I'm trying to figure out how to price uneven FX swaps. I just started on a FX trading desk and have been told that the all-in rate for a 2-legged FX swap is equal to:
1) Quote for market side of net spot impact + pts. on far leg's side
I've also been told:
2) The rate of an uneven swap is equal to the sum of its two parts: the cost of the near and far legs summed.
Point 2 makes sense to me, but I cannot get the math to balance out to prove point 1 simultaneously. Is there a quoting convention for uneven FX swaps?

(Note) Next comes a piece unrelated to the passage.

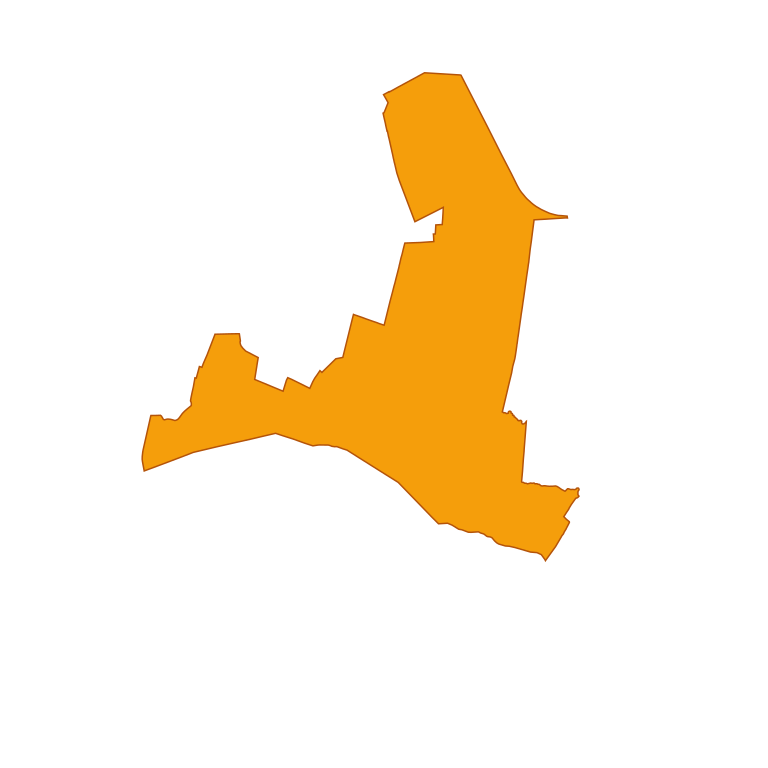 outline of Blejoi, Prahova, Romania, rotated 145°
{"feature_id": "2599482B27546040450350", "entity_name": "Blejoi", "entity_type": "district", "adm_level": 2, "iso_a3": "ROU", "parent_name": "Romania", "parent_adm1": "Prahova", "projection": "orthographic", "projection_center": [25.998, 44.974], "detail": "fine", "context": "isolated", "style": "filled", "palette": "amber", "viewbox_px": 768, "rotation_deg": 145, "n_neighbors": 0, "source": "geoboundaries", "source_scale": "gbopen_adm2", "svg_char_len": 6015}
<svg xmlns="http://www.w3.org/2000/svg" viewBox="0 0 768 768"><g transform="rotate(145 384 384)"><path d="M419.5,238.2L411.8,233.5L409.2,229.4L406.1,222.2L403.8,219.9L400.0,214.3L397.8,212.6L391.4,208.7L390.3,206.5L388.5,204.2L388.1,203.4L387.2,200.4L386.6,199.5L384.6,197.7L383.7,196.0L383.4,192.1L382.8,189.3L381.8,187.1L377.5,181.7L374.5,179.3L370.5,174.9L360.4,162.3L355.4,158.1L353.0,154.0L352.9,147.8L353.1,146.7L336.7,152.4L326.2,157.2L325.5,157.6L323.0,158.3L321.4,159.3L319.4,160.2L318.1,160.7L317.9,160.9L313.7,163.1L312.6,163.7L311.6,164.2L311.2,164.9L312.2,168.6L312.8,172.2L310.3,173.2L308.2,174.1L304.5,175.5L303.6,176.1L299.5,177.9L295.0,179.5L292.5,180.4L291.5,180.1L290.8,179.9L289.6,180.0L288.6,180.3L288.6,180.9L288.6,182.1L288.5,182.4L288.1,182.8L287.7,183.5L287.2,184.1L286.8,184.6L286.4,184.9L286.0,185.0L285.6,185.2L285.1,185.4L284.8,185.6L284.6,186.0L284.5,186.4L284.4,186.9L284.5,187.2L284.7,187.5L284.9,187.6L285.6,188.0L285.9,188.1L286.0,188.1L286.3,188.1L286.6,187.9L286.8,187.8L287.1,187.8L287.3,187.8L287.5,187.8L288.5,188.2L289.6,189.2L290.1,189.6L291.2,190.2L291.8,190.7L292.3,191.5L293.1,192.5L293.8,192.9L295.5,192.6L296.9,192.3L297.4,192.6L298.0,193.9L298.8,195.3L299.4,196.8L300.2,199.1L301.1,201.0L302.0,202.1L304.6,203.6L307.5,205.6L308.9,206.8L310.6,208.4L311.5,209.0L312.7,209.6L313.7,210.5L314.4,212.8L315.6,213.8L315.8,214.5L317.6,215.7L317.8,216.7L318.5,217.2L319.7,217.7L320.5,218.7L322.1,219.3L323.7,219.9L324.5,221.2L325.7,222.0L326.2,223.4L327.3,224.3L327.4,224.6L327.3,225.1L320.8,232.8L312.7,242.8L307.9,248.5L306.5,250.3L299.4,258.9L291.1,269.0L288.8,271.8L289.0,271.8L290.6,270.9L291.6,271.3L292.1,271.1L292.8,271.3L293.2,271.6L293.4,271.9L293.6,272.1L293.6,272.5L293.3,273.7L293.0,273.9L292.6,274.3L292.6,274.8L292.7,275.3L292.8,275.8L293.4,275.9L293.8,276.1L294.2,276.4L294.3,276.7L294.6,276.6L294.8,276.9L295.0,277.0L295.2,277.4L295.1,279.1L295.6,280.9L295.6,281.6L295.8,281.9L296.1,282.1L296.2,282.4L296.2,282.5L296.0,282.8L295.9,283.0L295.8,283.4L295.7,283.6L295.7,283.8L295.8,283.9L295.9,284.0L296.0,284.2L296.3,284.3L296.5,284.5L296.5,284.8L296.3,284.9L296.2,285.1L296.1,285.3L296.0,285.6L296.0,285.9L295.9,286.0L295.9,286.3L296.0,286.5L296.3,286.8L296.4,287.0L296.5,287.2L296.5,287.3L296.5,287.5L296.4,287.6L296.2,287.9L296.0,288.1L296.0,288.3L295.9,288.5L296.0,288.9L296.1,289.1L296.3,289.4L296.7,289.7L297.1,289.8L297.5,289.9L297.9,289.8L298.2,289.7L298.5,289.4L298.8,289.1L299.0,288.8L299.3,288.9L299.8,289.1L300.2,289.3L300.5,289.5L300.8,289.8L300.9,290.3L301.1,290.6L301.3,290.9L301.4,291.1L301.8,291.4L302.2,291.5L302.4,291.7L302.5,291.8L302.6,292.2L302.7,292.5L302.8,292.9L303.0,293.1L303.1,293.3L302.9,293.4L288.1,306.6L283.2,311.0L278.2,315.4L273.2,319.8L268.4,324.6L263.1,329.0L262.0,330.0L260.2,331.8L256.5,335.7L253.7,338.7L252.2,340.4L251.9,340.6L247.8,345.1L246.7,346.2L234.1,359.7L233.7,360.1L231.8,362.2L226.9,367.3L224.6,369.8L223.4,371.1L221.3,373.3L219.5,375.2L207.3,388.3L207.0,388.6L206.3,389.4L199.3,396.8L197.0,399.3L195.7,400.6L193.7,402.9L186.9,410.6L180.9,417.0L180.2,417.8L166.9,432.4L161.7,429.2L160.6,428.5L156.7,426.1L148.8,421.3L140.3,416.1L138.5,414.8L137.7,416.5L139.9,418.3L141.9,420.0L144.7,422.2L147.0,424.7L149.1,427.2L150.4,428.8L152.4,432.1L154.2,435.2L155.2,437.0L156.6,440.1L157.5,442.0L158.7,445.4L159.4,447.9L159.8,449.9L160.3,451.9L160.7,453.8L161.0,456.2L161.5,462.3L161.5,465.6L161.0,470.3L159.0,483.5L156.7,500.7L156.2,504.4L151.6,536.1L151.0,540.5L148.0,562.3L143.8,592.8L144.4,593.5L172.3,615.7L201.2,619.0L207.1,619.6L212.4,620.2L212.3,620.6L214.3,620.8L218.4,621.3L219.0,614.7L219.3,612.1L226.5,607.4L228.4,606.2L229.4,606.4L230.8,603.1L231.9,600.4L233.6,596.2L234.1,595.2L236.4,589.6L236.1,589.6L236.1,589.4L236.8,587.7L238.4,584.1L238.9,582.7L239.5,581.2L242.3,574.4L242.5,573.9L243.1,572.4L244.2,569.8L245.0,567.8L246.9,563.4L247.4,562.1L247.6,561.6L248.3,560.0L249.2,557.6L252.4,549.6L252.6,549.0L254.5,542.7L254.7,542.1L265.6,499.2L244.7,496.2L234.1,494.7L237.2,490.7L240.3,486.8L241.0,485.9L243.9,482.4L244.8,481.2L250.3,484.6L255.9,477.5L256.9,478.1L257.2,478.3L257.6,478.5L257.9,477.8L261.5,472.1L272.8,478.9L286.1,487.5L290.3,483.9L294.8,479.9L297.8,477.5L300.1,475.4L301.4,474.2L302.9,472.9L303.7,472.2L304.6,471.3L307.4,468.9L308.3,468.1L313.7,463.5L317.0,460.6L319.6,458.5L324.0,454.7L324.7,454.1L331.7,448.2L349.1,433.0L350.2,432.1L353.5,436.6L354.4,438.0L356.6,441.0L357.9,442.8L359.0,444.3L359.2,444.6L359.7,445.3L360.1,445.9L360.3,446.1L360.4,446.3L361.0,447.1L363.6,450.9L366.3,454.6L366.7,455.2L368.0,456.9L368.7,457.9L369.0,458.3L369.1,458.5L373.4,454.8L378.9,450.0L386.8,443.1L391.5,439.0L402.5,429.4L409.0,432.3L425.9,429.5L428.2,429.1L428.8,431.7L433.5,429.9L437.4,428.5L440.9,426.8L447.3,423.0L456.9,440.6L459.2,444.4L461.7,443.1L470.8,436.0L472.1,438.0L487.3,461.9L478.4,471.1L476.3,473.3L471.9,477.8L478.4,490.3L479.1,494.3L479.2,497.5L478.7,499.2L477.8,501.1L477.0,501.5L473.7,508.1L474.0,508.4L481.1,513.2L493.9,521.7L494.0,521.6L512.4,509.2L516.2,506.9L520.1,504.5L523.6,502.1L524.2,503.0L525.2,504.2L529.1,500.9L534.4,496.5L535.3,497.5L541.7,491.1L546.3,486.9L549.7,483.7L551.9,481.5L552.3,480.8L552.4,480.0L552.7,479.0L554.1,477.0L554.9,476.8L559.2,476.5L563.0,476.1L566.1,475.5L570.9,473.8L573.2,473.3L574.8,473.5L576.2,474.0L578.1,476.4L579.2,477.6L580.7,478.9L581.9,479.7L583.8,480.4L584.4,480.6L585.0,481.5L585.0,482.1L584.8,483.8L584.8,484.7L584.7,485.3L585.1,486.6L589.4,489.4L593.0,491.9L593.4,491.6L619.0,468.3L620.8,466.5L623.6,463.3L625.3,461.0L626.3,459.1L627.6,456.3L630.3,450.3L629.0,450.0L627.5,449.6L615.6,446.5L591.7,440.4L579.5,437.4L557.3,428.6L539.2,421.2L524.4,415.1L514.3,411.1L501.1,405.8L496.6,399.7L490.1,391.2L482.9,381.0L477.7,374.1L473.4,372.0L472.0,371.2L468.1,368.4L464.7,366.0L463.7,364.8L463.2,364.1L462.4,362.8L461.3,361.8L460.5,361.0L459.2,360.2L458.5,359.7L454.8,354.4L453.4,352.6L452.2,351.0L447.2,339.0L441.2,324.7L434.1,307.8L428.8,295.3L425.6,275.4L421.1,247.2L419.5,238.2Z" fill="#f59e0b" stroke="#b45309" stroke-width="1.5"/></g></svg>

EURUSD spot = 1.1530/1.1535 (bid/ask)
EURUSD 6mo. points = .0183/.0185 (bid/ask)
Spread spot 30bps, spread pts. 10 bps
Client sells 10mm EUR near leg, buys 5mm EUR far leg.
1) By #1, 5mm * (LHS spot + RHS points)
Net spot impact (-10mm + 5mm) = -5mm EUR
-5mm *[(1.153 * 0.997) + ((1.153 + 0.0185)*0.001 + 0.00185)] = -5mm * 1.1525625 = -5,762,812.5 USD
2) By #2, -10mm * LHS spot + 5mm * (RHS spot + RHS pts)
Near leg cost = 1.153*(1 - 0.003)10mm = 1.149541-10mm = -11,495,410 USD
Far leg cost = [(1.1535 + 0.0185)0.001 + 0.0185 + 1.1535(1 + 0.003)]*5mm = 1.1766325 * 5mm = 5,883,162.5 USD Near leg + Far leg = -11,495,410 + 5,883,162.5 = -5,612,247.5 USD
The results of 1 & 2 do not match. Are points 1 & 2 both accurate? Am I miscalculating? Is there a way to quantify a single all-in rate for an uneven currency swap using the net spot impact?